Hey! They have a sense of humor:
We stopped in a for a quick snack in Chinatown. Rick had reservations eating at one of the places I was leaning towards because it was near a pet shop and smelled like pets. We settled on ?, which Samantha Brown from the Travel Channel had visited at one point in time. The food was subpar and MSG laden. T-B: wonton noodle soup and black bean pork ribs
Thursday, October 01, 2009
Yum! Rick and I were expecting to eat chocolate sundaes in Ghiradelli Square until I spotted Kara’s Cupcakes. I can not walk past a cupcake bakery without stopping in (they are my crack-cocaine equivalent). We settled on the pumpkin, fleur de sel (one my new obsessions), and double chocolate cupcakes. The pumpkin cake was moist and the pumpkin spices were perfectly balanced and the cream cheese icing was unbelievably smooth, not one hint of graininess. The double chocolate icing intrigued me, it was light and fluffy. I almost suspect that they use a siphon because that’s how aerated the delicious chocolate buttercream icing felt as it collapsed in my mouth, while coating each taste bud with the buttercream flavor.
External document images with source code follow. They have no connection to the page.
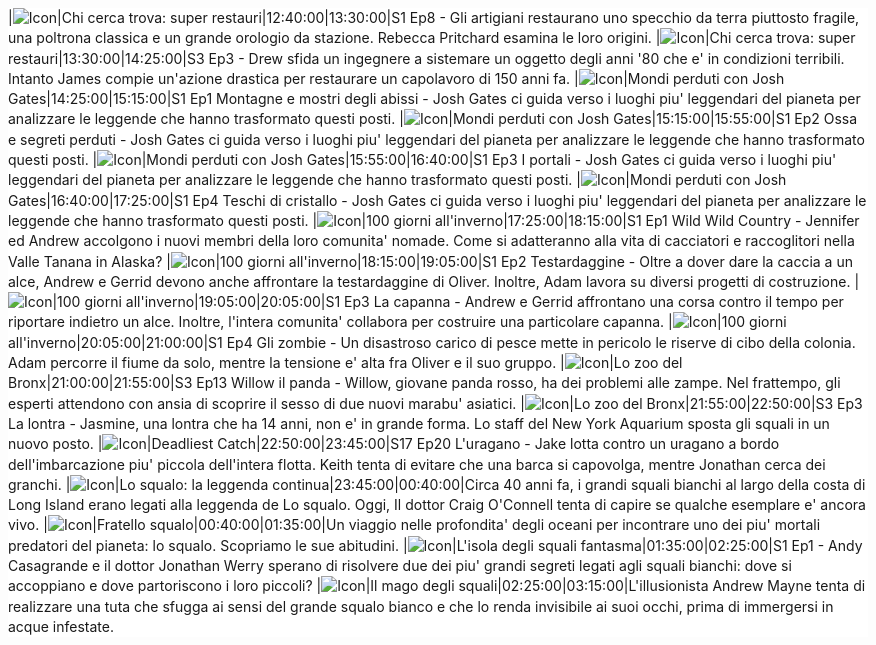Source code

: |![Icon](https://guidatv.sky.it/uuid/d8af2853-c47e-42b6-92e3-81230ee5eef6/cover?md5ChecksumParam=0dc2696b12bf06343de83e0ca0579600)|Chi cerca trova: super restauri|12:40:00|13:30:00|S1 Ep8 - Gli artigiani restaurano uno specchio da terra piuttosto fragile, una poltrona classica e un grande orologio da stazione. Rebecca Pritchard esamina le loro origini.
|![Icon](https://guidatv.sky.it/uuid/103c3793-042d-40e0-baca-7758c85f2c89/cover?md5ChecksumParam=64f2ef02489d6dbea71414140215ae05)|Chi cerca trova: super restauri|13:30:00|14:25:00|S3 Ep3 - Drew sfida un ingegnere a sistemare un oggetto degli anni '80 che e' in condizioni terribili. Intanto James compie un'azione drastica per restaurare un capolavoro di 150 anni fa.
|![Icon](https://guidatv.sky.it/uuid/ad2389dd-23b4-4076-9ef8-2f2e873b1c8f/cover?md5ChecksumParam=b1717eee212e60b9f33464cdf761f164)|Mondi perduti con Josh Gates|14:25:00|15:15:00|S1 Ep1 Montagne e mostri degli abissi - Josh Gates ci guida verso i luoghi piu' leggendari del pianeta per analizzare le leggende che hanno trasformato questi posti.
|![Icon](https://guidatv.sky.it/uuid/4e938ed1-c203-4925-be1a-e895db0f6cc5/cover?md5ChecksumParam=b1717eee212e60b9f33464cdf761f164)|Mondi perduti con Josh Gates|15:15:00|15:55:00|S1 Ep2 Ossa e segreti perduti - Josh Gates ci guida verso i luoghi piu' leggendari del pianeta per analizzare le leggende che hanno trasformato questi posti.
|![Icon](https://guidatv.sky.it/uuid/1be8b6e3-affb-455b-9aaf-17aeb5524826/cover?md5ChecksumParam=b1717eee212e60b9f33464cdf761f164)|Mondi perduti con Josh Gates|15:55:00|16:40:00|S1 Ep3 I portali - Josh Gates ci guida verso i luoghi piu' leggendari del pianeta per analizzare le leggende che hanno trasformato questi posti.
|![Icon](https://guidatv.sky.it/uuid/87441fe6-896c-4876-936f-eebb4ed1d01c/cover?md5ChecksumParam=b1717eee212e60b9f33464cdf761f164)|Mondi perduti con Josh Gates|16:40:00|17:25:00|S1 Ep4 Teschi di cristallo - Josh Gates ci guida verso i luoghi piu' leggendari del pianeta per analizzare le leggende che hanno trasformato questi posti.
|![Icon](https://guidatv.sky.it/uuid/ec0da878-f438-418f-96df-4b4920206906/cover?md5ChecksumParam=b6aedffaafe62a93bac7d3f9efab8b35)|100 giorni all'inverno|17:25:00|18:15:00|S1 Ep1 Wild Wild Country - Jennifer ed Andrew accolgono i nuovi membri della loro comunita' nomade. Come si adatteranno alla vita di cacciatori e raccoglitori nella Valle Tanana in Alaska?
|![Icon](https://guidatv.sky.it/uuid/d8ebd61b-5dc9-4560-81f8-7794b0b51336/cover?md5ChecksumParam=b6aedffaafe62a93bac7d3f9efab8b35)|100 giorni all'inverno|18:15:00|19:05:00|S1 Ep2 Testardaggine - Oltre a dover dare la caccia a un alce, Andrew e Gerrid devono anche affrontare la testardaggine di Oliver. Inoltre, Adam lavora su diversi progetti di costruzione.
|![Icon](https://guidatv.sky.it/uuid/67ce196e-f428-494b-b9f0-e742ae86f89c/cover?md5ChecksumParam=b6aedffaafe62a93bac7d3f9efab8b35)|100 giorni all'inverno|19:05:00|20:05:00|S1 Ep3 La capanna - Andrew e Gerrid affrontano una corsa contro il tempo per riportare indietro un alce. Inoltre, l'intera comunita' collabora per costruire una particolare capanna.
|![Icon](https://guidatv.sky.it/uuid/df0133d0-6022-42f2-b477-2c1c36c5dfa3/cover?md5ChecksumParam=b6aedffaafe62a93bac7d3f9efab8b35)|100 giorni all'inverno|20:05:00|21:00:00|S1 Ep4 Gli zombie - Un disastroso carico di pesce mette in pericolo le riserve di cibo della colonia. Adam percorre il fiume da solo, mentre la tensione e' alta fra Oliver e il suo gruppo.
|![Icon](https://guidatv.sky.it/uuid/b01c98f6-f76f-47b3-9123-ac36e6f187e7/cover?md5ChecksumParam=faf1786db19dbdd63187173657964fe4)|Lo zoo del Bronx|21:00:00|21:55:00|S3 Ep13 Willow il panda - Willow, giovane panda rosso, ha dei problemi alle zampe. Nel frattempo, gli esperti attendono con ansia di scoprire il sesso di due nuovi marabu' asiatici.
|![Icon](https://guidatv.sky.it/uuid/ca70c827-bf08-4b94-9140-6beb349e8e69/cover?md5ChecksumParam=faf1786db19dbdd63187173657964fe4)|Lo zoo del Bronx|21:55:00|22:50:00|S3 Ep3 La lontra - Jasmine, una lontra che ha 14 anni, non e' in grande forma. Lo staff del New York Aquarium sposta gli squali in un nuovo posto.
|![Icon](https://guidatv.sky.it/uuid/7405b3fd-17c0-47cf-81de-f1df44805183/cover?md5ChecksumParam=28eab77b51ffea24f6316757ff6e5168)|Deadliest Catch|22:50:00|23:45:00|S17 Ep20 L'uragano - Jake lotta contro un uragano a bordo dell'imbarcazione piu' piccola dell'intera flotta. Keith tenta di evitare che una barca si capovolga, mentre Jonathan cerca dei granchi.
|![Icon](https://guidatv.sky.it/uuid/1fe15453-358f-4f28-beab-95076b97be02/cover?md5ChecksumParam=c49f5f7ac8ceafa1fc94163b226a9a1f)|Lo squalo: la leggenda continua|23:45:00|00:40:00|Circa 40 anni fa, i grandi squali bianchi al largo della costa di Long Island erano legati alla leggenda de Lo squalo. Oggi, Il dottor Craig O'Connell tenta di capire se qualche esemplare e' ancora vivo.
|![Icon](https://guidatv.sky.it/uuid/c9adc851-c50a-48a6-bcb3-130a67868034/cover?md5ChecksumParam=7313a36d4c455a2a2ab4153147f80dd8)|Fratello squalo|00:40:00|01:35:00|Un viaggio nelle profondita' degli oceani per incontrare uno dei piu' mortali predatori del pianeta: lo squalo. Scopriamo le sue abitudini.
|![Icon](https://guidatv.sky.it/uuid/5125fca4-ebc6-47bb-9851-fc69a62d44e0/cover?md5ChecksumParam=4f4b210107e23cacc949b4b2d0f3b916)|L'isola degli squali fantasma|01:35:00|02:25:00|S1 Ep1 - Andy Casagrande e il dottor Jonathan Werry sperano di risolvere due dei piu' grandi segreti legati agli squali bianchi: dove si accoppiano e dove partoriscono i loro piccoli?
|![Icon](https://guidatv.sky.it/uuid/7105adce-95ae-47d0-a115-4a368807fcc8/cover?md5ChecksumParam=6bec84cc1c06701d1f13e81d69bf6142)|Il mago degli squali|02:25:00|03:15:00|L'illusionista Andrew Mayne tenta di realizzare una tuta che sfugga ai sensi del grande squalo bianco e che lo renda invisibile ai suoi occhi, prima di immergersi in acque infestate.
Rick and I toured the Jelly Belly factory in Fairfield, CA. What a fun tour, sometimes I wished I didn’t work in the food manufacturing industry, so that I wouldn’t be so critical of the facilities. A tiny part of me continues to audit any facility I tour and pick out all the GMP (Good Manufacturing Practices) violations. That aside it was neat to watch their videos of how Jelly Belly’s are made and what they do to ensure that only “perfect” jelly beans get through their process. Imperfect jelly beans are called “Belly Flops” (I know! I thought it was the cutest most clever name ever) and sold in their store.